WHAT NEEDS TO BE DONE —
If a line in the entries includes "cancer", show that line.

Collected data entries —
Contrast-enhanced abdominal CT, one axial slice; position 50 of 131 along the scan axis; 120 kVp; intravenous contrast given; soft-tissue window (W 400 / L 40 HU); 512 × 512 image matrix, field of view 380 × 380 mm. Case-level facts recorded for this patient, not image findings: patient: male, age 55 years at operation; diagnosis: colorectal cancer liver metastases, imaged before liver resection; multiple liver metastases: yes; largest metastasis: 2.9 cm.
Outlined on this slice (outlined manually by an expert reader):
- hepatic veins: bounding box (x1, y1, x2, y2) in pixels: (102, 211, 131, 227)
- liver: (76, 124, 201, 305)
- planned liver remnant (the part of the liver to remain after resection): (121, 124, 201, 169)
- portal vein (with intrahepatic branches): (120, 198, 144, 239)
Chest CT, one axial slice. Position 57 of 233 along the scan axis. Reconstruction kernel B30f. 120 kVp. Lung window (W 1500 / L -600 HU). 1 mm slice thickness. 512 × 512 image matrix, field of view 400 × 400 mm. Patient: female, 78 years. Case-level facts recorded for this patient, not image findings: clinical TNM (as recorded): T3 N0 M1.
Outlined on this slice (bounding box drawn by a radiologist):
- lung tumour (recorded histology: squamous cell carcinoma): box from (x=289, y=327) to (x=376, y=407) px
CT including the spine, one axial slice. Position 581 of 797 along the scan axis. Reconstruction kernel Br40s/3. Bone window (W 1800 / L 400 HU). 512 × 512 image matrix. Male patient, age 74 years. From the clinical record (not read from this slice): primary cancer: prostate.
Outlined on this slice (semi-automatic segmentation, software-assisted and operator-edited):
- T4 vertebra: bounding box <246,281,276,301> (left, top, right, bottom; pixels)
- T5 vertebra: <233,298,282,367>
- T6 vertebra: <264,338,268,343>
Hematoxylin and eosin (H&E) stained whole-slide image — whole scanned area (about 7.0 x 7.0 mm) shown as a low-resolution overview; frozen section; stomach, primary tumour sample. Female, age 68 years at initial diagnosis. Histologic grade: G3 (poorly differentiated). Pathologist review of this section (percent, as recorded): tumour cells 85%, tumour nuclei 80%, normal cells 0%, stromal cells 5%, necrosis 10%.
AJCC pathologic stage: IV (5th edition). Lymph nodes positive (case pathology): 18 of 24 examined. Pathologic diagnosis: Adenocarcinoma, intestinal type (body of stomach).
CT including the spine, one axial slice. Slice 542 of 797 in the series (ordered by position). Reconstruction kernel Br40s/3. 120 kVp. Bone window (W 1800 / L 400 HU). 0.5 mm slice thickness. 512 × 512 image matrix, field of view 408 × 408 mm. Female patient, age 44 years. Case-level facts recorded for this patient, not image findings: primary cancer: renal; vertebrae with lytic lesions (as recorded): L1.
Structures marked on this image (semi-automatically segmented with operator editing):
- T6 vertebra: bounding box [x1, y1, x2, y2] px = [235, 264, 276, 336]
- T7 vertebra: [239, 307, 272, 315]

THE ANSWER —
Contrast-enhanced abdominal CT, one axial slice; position 50 of 131 along the scan axis; 120 kVp; intravenous contrast given; soft-tissue window (W 400 / L 40 HU); 512 × 512 image matrix, field of view 380 × 380 mm. Case-level facts recorded for this patient, not image findings: patient: male, age 55 years at operation; diagnosis: colorectal cancer liver metastases, imaged before liver resection; multiple liver metastases: yes; largest metastasis: 2.9 cm.
CT including the spine, one axial slice. Position 581 of 797 along the scan axis. Reconstruction kernel Br40s/3. Bone window (W 1800 / L 400 HU). 512 × 512 image matrix. Male patient, age 74 years. From the clinical record (not read from this slice): primary cancer: prostate.
CT including the spine, one axial slice. Slice 542 of 797 in the series (ordered by position). Reconstruction kernel Br40s/3. 120 kVp. Bone window (W 1800 / L 400 HU). 0.5 mm slice thickness. 512 × 512 image matrix, field of view 408 × 408 mm. Female patient, age 44 years. Case-level facts recorded for this patient, not image findings: primary cancer: renal; vertebrae with lytic lesions (as recorded): L1.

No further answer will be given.